UM official to be named RTC's chief financial officer

May 11, 1993|By New York Times News Service

WASHINGTON -- As part of its overhaul of the savings and loan cleanup, the Clinton administration plans to name a University of Maryland official as chief financial officer of the Resolution Trust Corp.

Deputy Treasury Secretary Roger C. Altman is scheduled to announce the appointment of the official, Donna H. Cunninghame, today. He said in an interview that the choice of an accountant who is vice chancellor for finance at the university reflected his determination to revamp the agency's management and the way it disposes of roughly $100 billion in assets of bankrupt savings and loans.

The changes are needed, other officials said, because the agency in the past concentrated on selling assets rapidly, without paying enough attention to whether its contractors were performing properly or whether the agency was getting full value.

Officials pointed to recent audits as exemplifying the agency's problems. In one, the agency's inspector general found that more than $197,000 of $460,000 in bills submitted by a Florida law firm were questionable.

Several of the firm's lawyers recorded working 18 to 51 hours in a single day, including up to 15 hours for the agency and the rest for other clients. The firm billed the agency for research into the firm's own potential conflicts of interest.

Although the firm explained the discrepancies in billing hours as a result of bookkeeping procedures in which one day's work could appear on another day's work sheets, the inspector general rejected this explanation and recommended that the agency seek refunds.

In the interview Friday, Mr. Altman, who has been acting as the agency's chief executive while a permanent replacement is sought, said Resolution Trust would double the number of auditors it used to supervise its contractors. In addition, he said, the agency is drafting a new business plan that will seek to increase the government's return from the disposition of assets.

Another change, he said, is installing new computer software that for the first time allows the agency to keep up with all the recommendations of auditors who have found Resolution Trust to be mismanaged.

"There is no stronger step we can take than put in place a strong management," Mr. Altman said, expressing amazement that the agency, which is as big as the top half-dozen or so financial institutions in the country, had been working without a chief financial officer.

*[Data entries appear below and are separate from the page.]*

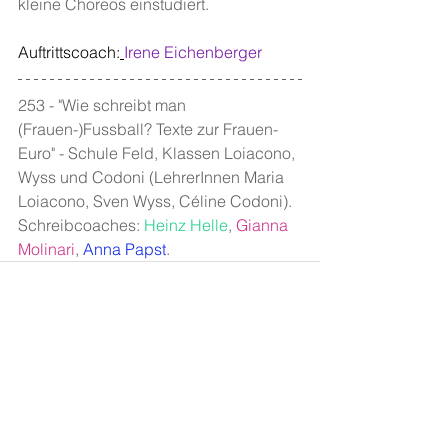
kleine Choreos einstudiert.
Auftrittscoach:
Irene Eichenberger
253 - "Wie schreibt man 
(Frauen-)Fussball? Texte zur Frauen-
Euro" - Schule Feld, Klassen Loiacono, 
Wyss und Codoni (LehrerInnen Maria 
Loiacono, Sven Wyss, Céline Codoni). 
Schreibcoaches: 
Heinz Helle
, 
Gianna 
Molinari
, 
Anna Papst
.
Alle ansehen
Aktuelle Beiträge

Since 1985, Ms. Cunninghame has run the finances of the University of Maryland, which has 11 campuses and an annual operating budget of $1.8 billion. Before that, she worked at a student loan foundation with a $250 million investment portfolio. She also worked at a food distribution company and at the accounting firm Peat Marwick & Mitchell, among other jobs.

Mr. Altman has put together a series of management changes as the administration seeks final passage of a bill to spend roughly $32 billion on the savings and loan cleanup.